So it’s been a while since I blogged as just me. As ‘Social Work Tutor’.
Sure, I’ve written loads of articles on here, but these have been news pieces and I’ve tried to (sometimes more successfully than others) keep my voice and views as distant as possible.
The podcast gives me a bit more space to open up and share my views, but even that is restricted in the sense that we record live and have a set format for each show. The nature of live recording, coupled with the to and fro of conversing with a co-host or guest, means that I never really have the space to say exactly what I want. The format means that the podcast is hooked around one or two key stories of the week. Both of these factors mean that, for the most part, the weekly nature of the podcast keeps me boxed in with what I want to say.
So… what do I want to talk about? What is so important that I’ve ‘dusted off the old keyboard’ and decided to roll back the years and start blogging just as me all over again?
Well, as you’ve probably guessed from the title, I’m a little down in the dumps about my weight at the moment.
I started training as a social worker almost eight years ago, in September 2011. At the time I weighed just over 11 stones (which is 70 kg or 155 pounds). I was right in the middle of the ‘healthy’ range for my BMI.
Aside from a brief fling with the idea of getting back to my old slimline days in the run up to my wedding in December 2014, my weight has only gone in one direction- up up up and away.
I’m now sat here, absolutely stuffed to the gills with Easter chocolate, weighing in at an almighty 16 stones.
Now… just to be very very clear on this one. If you are happy with your weight, then I am happy for you. I’m not here to body shame anybody or tell people how they should look, act or think.
How you live your life and what you do with your body is totally your business. I have no quarrel with anybody who believes that BMI is BS or is living their best life however they damn well please.

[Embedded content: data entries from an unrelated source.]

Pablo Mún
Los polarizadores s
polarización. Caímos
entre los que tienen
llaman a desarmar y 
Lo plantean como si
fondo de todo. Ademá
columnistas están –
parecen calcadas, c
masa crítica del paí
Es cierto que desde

The only person I have an issue with is myself. Because I am most definitely not happy or healthy being the weight I am.
I can’t fit into my favourite court suit for work. My knees creak. I get out of breath doing basic things. My indigestion’s worsening. I’m now veering towards XXL clothes. I feel ugly.
I could go on and on… but the basic point is that I’m five stones (30kg/70 pounds) heavier than I should be.

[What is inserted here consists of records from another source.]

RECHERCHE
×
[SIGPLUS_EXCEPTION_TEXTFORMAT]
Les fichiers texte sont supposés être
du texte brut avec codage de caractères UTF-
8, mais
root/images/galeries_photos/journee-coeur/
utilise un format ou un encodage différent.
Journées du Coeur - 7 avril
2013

And I’m blaming social work for it.
Okay… I know that half of you will have read that last sentence and agreed with me and the other half will now be wanting to call me out on my BS and tell me that I only have myself to blame.

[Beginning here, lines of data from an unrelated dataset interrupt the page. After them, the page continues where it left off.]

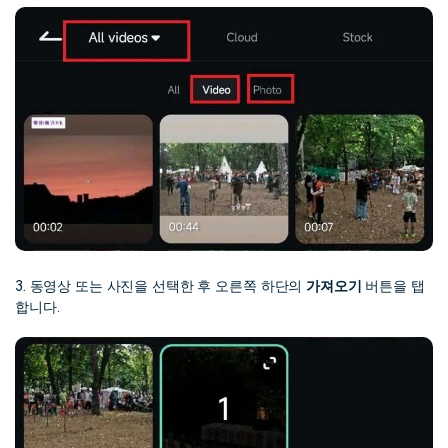
3. 동영상 또는 사진을 선택한 후 오른쪽 하단의
가져오기
버튼을 탭
합니다.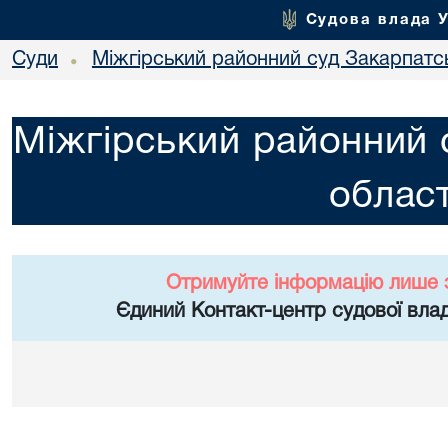
Судова влада 
Суди
Міжгірський районний суд Закарпатсь
•
Міжгірський районний 
област
Отримуйте інформацію лише 
Єдиний Контакт-центр судової влад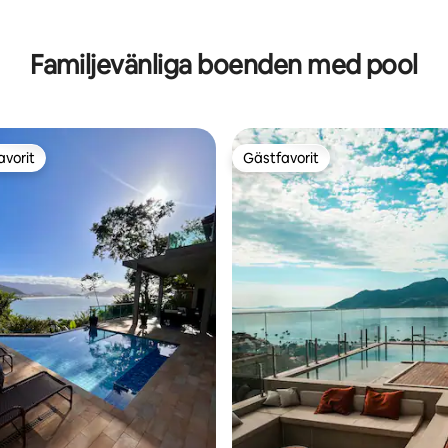
Familjevänliga boenden med pool
avorit
Gästfavorit
gästfavorit
Gästfavorit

So, before the healthy living referrals for intervention start coming my way, let me just point out the way that my job impacts on my health:
There are loads more points I could make, but I’m going to save them for a standalone blog later in the week to give my denial the justification my ego feels I deserve.
The point is that my job has genuinely contributed to my weight gain and health issues.
Alright, I’ll concede to that half of you planning the fitness interventions that I’m not entirely blameless, but I’ll only give up that ground if you meet me halfway by accepting that our profession makes it damn hard to keep physically healthy.
And I haven’t even started on the mental health yet!
And I’m not going to talk about mental health yet. Not for now at least. Wallowing in the self-pity of my unhealthy lifestyle (whilst looking at Facebook pictures of myself from festivals during the summer of 2010 and marvelling at how thin I once was) is enough to have me reaching towards the Easter eggs for the sixteenth time today.
But I don’t want your pity or sympathy, and the hope of getting either from you isn’t the reason I’m blogging like this again.
Instead, I’m writing this in the hope I’ll get some answers to the following two questions:
One: Are there other people out there who are in the same position as me and who have put on loads of weight since becoming a social worker?
Two: Have people been in this position and managed to address their health needs without having to change jobs?
I’ll level with you all… right now it feels like there’s no easy answer other than changing jobs.
I tell myself that if I went back to working as a careers adviser (the last job I had before qualifying as a social worker) then I’d have an hour’s lunch break every day and know exactly what time I’d finish. Both of these things would give me more than enough time to go to the gym.
I convince myself that if I went back to youth work I’d be swimming, kayaking, rock climbing and playing football every week.
Heck, I even pine for the days I used to be a manager in hotels, bars and clubs. I’d be on my feet all night long and wouldn’t even have to go to the gym at all!
But I love being a social worker and surely it’s not too unrealistic of me to expect to work in this profession without having to sacrifice my physical and emotional well-being?